= WHAT THE TASK ASKS =
In the records below, work out how many lines hold the word "全職員平均". Report the number alone.

Transcribed page contents:
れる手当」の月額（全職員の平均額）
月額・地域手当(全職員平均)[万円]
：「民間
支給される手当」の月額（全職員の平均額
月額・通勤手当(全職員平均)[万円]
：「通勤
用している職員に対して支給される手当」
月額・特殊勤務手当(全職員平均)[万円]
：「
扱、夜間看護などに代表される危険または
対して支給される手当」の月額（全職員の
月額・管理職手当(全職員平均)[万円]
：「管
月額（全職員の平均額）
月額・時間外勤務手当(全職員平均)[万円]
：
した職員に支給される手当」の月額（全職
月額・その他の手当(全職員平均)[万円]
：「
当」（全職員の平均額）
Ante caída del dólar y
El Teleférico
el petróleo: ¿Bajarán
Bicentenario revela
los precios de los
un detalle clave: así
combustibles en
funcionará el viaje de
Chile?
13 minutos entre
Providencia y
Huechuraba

---

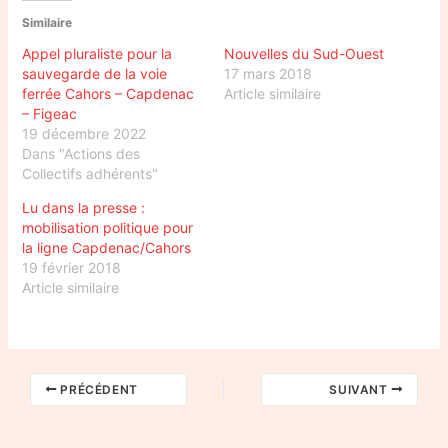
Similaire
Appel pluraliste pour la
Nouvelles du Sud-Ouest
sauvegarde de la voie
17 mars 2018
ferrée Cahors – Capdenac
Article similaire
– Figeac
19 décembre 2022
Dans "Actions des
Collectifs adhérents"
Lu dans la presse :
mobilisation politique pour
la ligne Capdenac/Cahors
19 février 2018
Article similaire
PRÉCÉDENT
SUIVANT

= RESULT BELOW =
6